Pour le groupe écologistes, l'échec est dû à "la désunion profonde du bloc gouvernemental, incapable de s'accorder sur des priorités claires et de construire une majorité parlementaire".
- "Sparadrap" -
Cap sur la loi spéciale donc, avant la reprise des discussions en janvier.
A moins que le gouvernement ne se dirige vers les ordonnances avant la fin de l'année, s'interroge Jean-Philippe Tanguy (RN) trouvant Sébastien Lecornu "très ambigu".
Son groupe, le Rassemblement national, continue d'appeler à un retour aux urnes, "seule solution" à la crise, dit-il.
La ministre des Comptes publics Amélie de Montchalin a rappelé vendredi matin le coût d'une loi spéciale. "L'an dernier, on avait estimé à 12 milliards le coût d'avoir six à huit semaines sans budget."

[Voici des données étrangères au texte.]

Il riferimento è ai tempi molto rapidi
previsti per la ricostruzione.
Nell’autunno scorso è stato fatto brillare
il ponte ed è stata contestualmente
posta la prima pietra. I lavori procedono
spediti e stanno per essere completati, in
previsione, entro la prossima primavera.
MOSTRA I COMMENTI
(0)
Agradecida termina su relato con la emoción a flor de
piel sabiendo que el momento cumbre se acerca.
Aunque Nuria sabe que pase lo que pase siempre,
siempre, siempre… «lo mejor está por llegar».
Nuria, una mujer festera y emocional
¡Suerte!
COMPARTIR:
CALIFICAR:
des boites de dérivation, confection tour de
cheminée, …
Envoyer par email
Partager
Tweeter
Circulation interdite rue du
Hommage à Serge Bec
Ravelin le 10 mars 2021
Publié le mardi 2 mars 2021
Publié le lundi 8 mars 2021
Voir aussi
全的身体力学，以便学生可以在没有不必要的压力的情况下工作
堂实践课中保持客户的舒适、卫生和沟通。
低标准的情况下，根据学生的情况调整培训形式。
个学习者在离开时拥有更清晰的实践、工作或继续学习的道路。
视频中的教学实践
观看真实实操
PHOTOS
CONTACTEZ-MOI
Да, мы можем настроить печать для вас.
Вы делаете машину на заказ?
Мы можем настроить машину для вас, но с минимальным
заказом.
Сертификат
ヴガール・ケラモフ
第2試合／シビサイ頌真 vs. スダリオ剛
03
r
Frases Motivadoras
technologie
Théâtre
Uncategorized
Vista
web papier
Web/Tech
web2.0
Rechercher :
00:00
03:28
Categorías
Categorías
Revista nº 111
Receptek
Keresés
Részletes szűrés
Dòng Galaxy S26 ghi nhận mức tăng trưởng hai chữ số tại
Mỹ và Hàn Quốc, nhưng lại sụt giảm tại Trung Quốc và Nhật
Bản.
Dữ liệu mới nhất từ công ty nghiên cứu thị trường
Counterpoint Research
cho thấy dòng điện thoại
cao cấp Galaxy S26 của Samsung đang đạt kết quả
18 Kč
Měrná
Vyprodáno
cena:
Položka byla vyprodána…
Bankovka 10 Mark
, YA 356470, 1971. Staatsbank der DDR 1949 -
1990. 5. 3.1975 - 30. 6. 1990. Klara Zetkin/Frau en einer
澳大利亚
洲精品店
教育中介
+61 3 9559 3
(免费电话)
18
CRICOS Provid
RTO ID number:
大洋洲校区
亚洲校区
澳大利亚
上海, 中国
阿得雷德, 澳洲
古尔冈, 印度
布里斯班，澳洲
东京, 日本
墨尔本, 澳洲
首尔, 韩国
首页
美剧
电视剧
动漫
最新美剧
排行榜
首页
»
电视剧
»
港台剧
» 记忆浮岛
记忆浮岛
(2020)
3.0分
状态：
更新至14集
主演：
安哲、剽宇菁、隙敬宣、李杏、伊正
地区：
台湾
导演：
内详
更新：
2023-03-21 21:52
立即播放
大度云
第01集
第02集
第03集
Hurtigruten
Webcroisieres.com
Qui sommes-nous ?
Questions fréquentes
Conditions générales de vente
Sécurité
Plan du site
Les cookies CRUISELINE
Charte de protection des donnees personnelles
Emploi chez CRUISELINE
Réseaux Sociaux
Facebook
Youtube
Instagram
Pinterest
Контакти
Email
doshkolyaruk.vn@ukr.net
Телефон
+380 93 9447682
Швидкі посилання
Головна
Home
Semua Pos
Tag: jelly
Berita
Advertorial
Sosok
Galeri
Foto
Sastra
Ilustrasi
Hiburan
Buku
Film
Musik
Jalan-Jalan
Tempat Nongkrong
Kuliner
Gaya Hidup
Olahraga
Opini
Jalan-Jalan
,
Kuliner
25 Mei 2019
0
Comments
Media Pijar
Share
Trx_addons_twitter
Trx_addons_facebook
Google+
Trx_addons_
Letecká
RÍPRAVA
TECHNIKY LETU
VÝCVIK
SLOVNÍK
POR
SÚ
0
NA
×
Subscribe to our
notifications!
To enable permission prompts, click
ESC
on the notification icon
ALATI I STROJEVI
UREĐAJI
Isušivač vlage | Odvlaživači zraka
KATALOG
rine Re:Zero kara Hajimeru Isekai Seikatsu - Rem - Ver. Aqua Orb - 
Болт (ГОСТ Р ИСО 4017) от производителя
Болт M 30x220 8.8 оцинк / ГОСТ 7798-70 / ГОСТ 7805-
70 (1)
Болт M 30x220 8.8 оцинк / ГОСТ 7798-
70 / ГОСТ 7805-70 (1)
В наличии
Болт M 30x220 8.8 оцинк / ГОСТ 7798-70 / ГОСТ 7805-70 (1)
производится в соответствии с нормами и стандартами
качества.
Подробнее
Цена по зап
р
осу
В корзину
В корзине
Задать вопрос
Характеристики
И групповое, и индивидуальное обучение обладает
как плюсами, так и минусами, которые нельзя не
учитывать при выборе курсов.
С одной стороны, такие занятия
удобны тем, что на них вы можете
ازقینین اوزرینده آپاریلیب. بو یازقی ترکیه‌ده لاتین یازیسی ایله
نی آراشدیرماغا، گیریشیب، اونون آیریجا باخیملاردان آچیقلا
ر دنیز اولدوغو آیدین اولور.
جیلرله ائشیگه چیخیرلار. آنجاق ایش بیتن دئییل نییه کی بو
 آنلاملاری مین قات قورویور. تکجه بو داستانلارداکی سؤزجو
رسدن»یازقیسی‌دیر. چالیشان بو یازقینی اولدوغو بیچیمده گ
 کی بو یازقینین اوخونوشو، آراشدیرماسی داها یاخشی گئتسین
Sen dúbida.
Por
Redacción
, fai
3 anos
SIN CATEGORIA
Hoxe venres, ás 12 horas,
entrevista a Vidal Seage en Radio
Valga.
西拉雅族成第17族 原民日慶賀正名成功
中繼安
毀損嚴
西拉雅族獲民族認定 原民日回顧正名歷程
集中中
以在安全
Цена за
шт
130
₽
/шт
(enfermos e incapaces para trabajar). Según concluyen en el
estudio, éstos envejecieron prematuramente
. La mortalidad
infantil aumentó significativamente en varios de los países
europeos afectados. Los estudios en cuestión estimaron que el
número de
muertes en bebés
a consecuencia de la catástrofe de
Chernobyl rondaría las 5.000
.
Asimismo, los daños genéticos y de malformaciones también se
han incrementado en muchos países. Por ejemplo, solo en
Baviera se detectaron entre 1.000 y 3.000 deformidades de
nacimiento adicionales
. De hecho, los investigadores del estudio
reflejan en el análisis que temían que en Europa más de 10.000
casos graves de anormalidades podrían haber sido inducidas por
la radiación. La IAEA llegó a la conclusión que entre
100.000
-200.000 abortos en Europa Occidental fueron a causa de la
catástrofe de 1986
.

"C'est un sparadrap", cela permet de "faire tourner le pays", mais il faudra bien que le Parlement s'accorde en début d'année, a aussi répété dans la matinée Mme Bregeon.
Un député envisage avec sérénité la poursuite des discussions en janvier, escomptant qu'un accord puisse être plus facilement trouvé une fois les sénateurs sortis de l'équation, lors d'une nouvelle lecture et d'une lecture définitive à l'Assemblée. "Entre députés à l'Assemblée, je suis beaucoup plus optimiste qu'on y arrive rapidement", a dit cette source.
Outre l'urgence de disposer d'un budget, s'ajoutera la volonté du monde politique de tourner la page budgétaire avant les municipales de mars. Dans ce contexte, Éric Coquerel estime que les socialistes seront moins enclins à maintenir un rapport de force : il prédit "un 49.3 à bas coût".